Greene, of course, meant his love triangle to mirror the struggle between competing styles of colonialism and how they deal with the colonized. The Europeans, he suggests, have no illusions about what their mission is: They have come among the Asians for their own benefit. By contrast, the American Pyle has come to save the Vietnamese from both communism and themselves. He carries around a book entitled Dangers to Democracy and prattles on about building a “third force” that will replace the French and supplant the communist Vietminh.
Promoting democracy, however, entails unintended hazards. Pyle retains a megalomaniacal Vietnamese general to head his third force. He supplies him with plastic explosives to combat the communists, and the vicious general promptly uses them in the streets of Saigon, maiming and killing scores of civilians.
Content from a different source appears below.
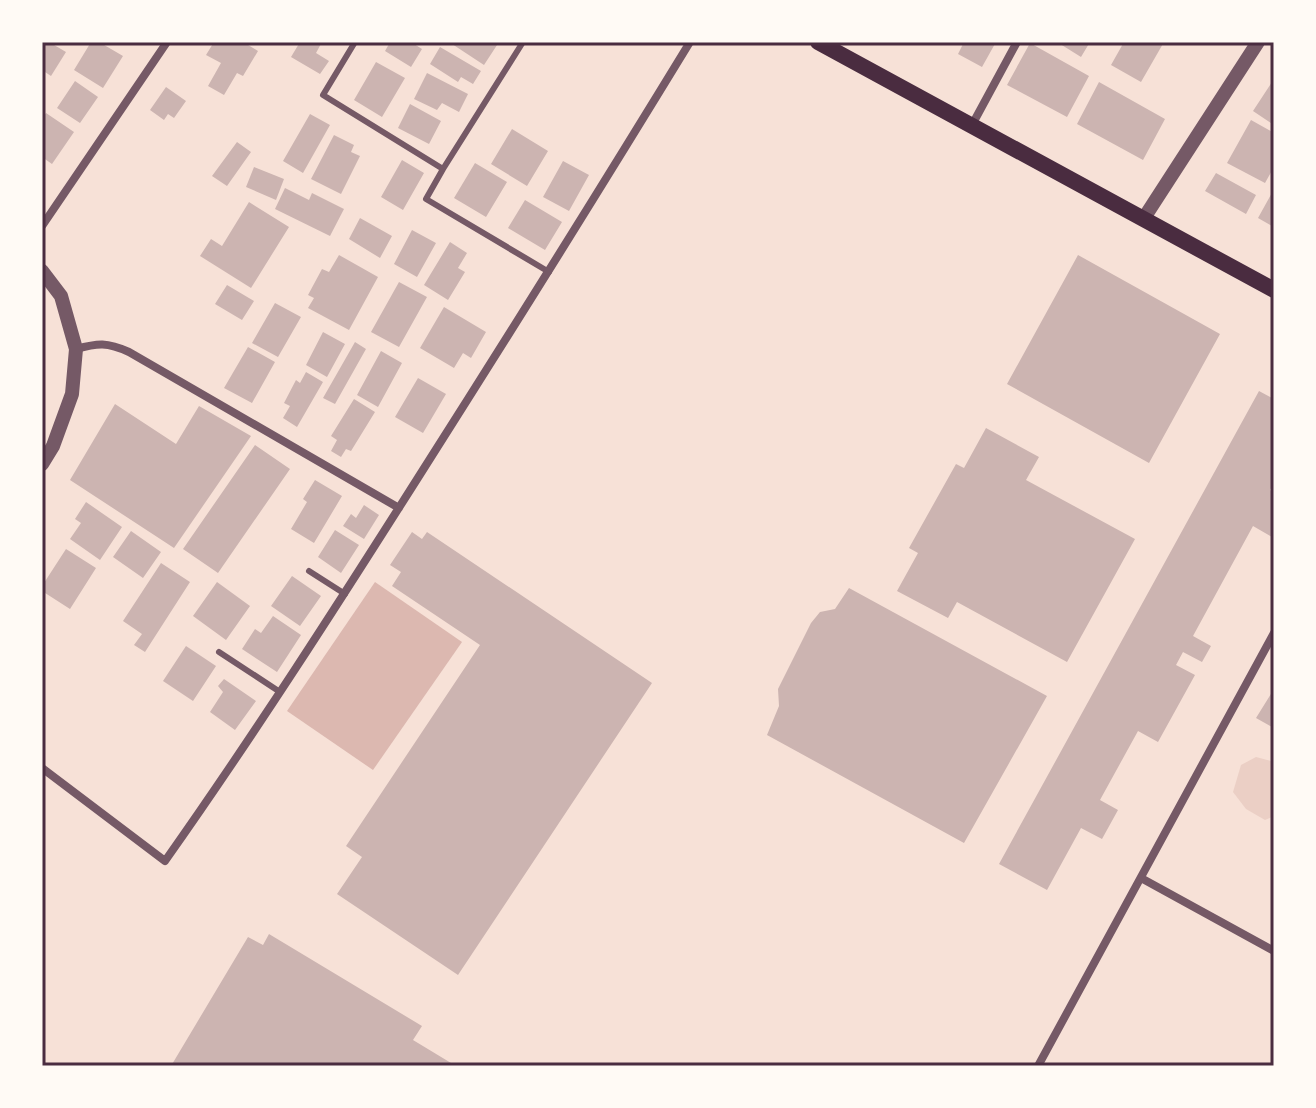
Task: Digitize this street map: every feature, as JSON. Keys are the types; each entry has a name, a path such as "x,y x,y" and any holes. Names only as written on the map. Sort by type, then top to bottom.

Although revolted by this unauthorized carnage, Pyle colludes in the cover story that lays the blame with the communists. He is determined to put the American plan into effect, regardless of how poorly it fits the Vietnamese.
In the aftermath of the attack, Fowler is approached by a Vietnamese friend who asks for his help. He wants the correspondent to lure Pyle into a trap so that some Vietminh agents can “talk” to him, promising they will “act as gently as the situation allows.” When Fowler hesitates to betray the man who saved his life, his Vietnamese friend tries some moral suasion. “One has to take sides if one is to remain human,” he observes gravely. This is a strange remark from someone working for the communist Vietminh. They never had any compunction about using terror, not only on the French but on their fellow Vietnamese, torturing and slaughtering peasants who would not comply with their demands and murdering others for the crime of owning property. Fowler’s decision settles what kind of man he is. As for Pyle, Greene was uncannily prescient: His type represents the vanguard of the likes of Robert McNamara, McGeorge Bundy, and others in John F. Kennedy’s retinue. Greene was right: The ruthless innocence of America’s best and brightest unleashed havoc in Southeast Asia.
While Noyce has followed Greene in implicating the communists in various acts of terror and treachery, he has most of it offscreen. The attack carried out with American-supplied explosives is, on the other hand, depicted in bloody and prolonged close-ups. Many will leave the theater thinking the communists constituted a relatively decent indigenous move-ment forced to use extreme measures to ward off the inexcusably brutal French and Americans. To those, I would recommend the remedy that I have had occasion to apply: Talk to a few Vietnamese in America. Twenty-five years after fleeing Uncle Ho’s workers’ paradise, they still shudder at the horrors they witnessed in their homeland after we abandoned them.
My reservations notwithstanding, I strongly urge you to see this film. While you are at it, read the novel. Greene’s story serves as a potent vaccination against the contagion of war fever that is spreading in our land.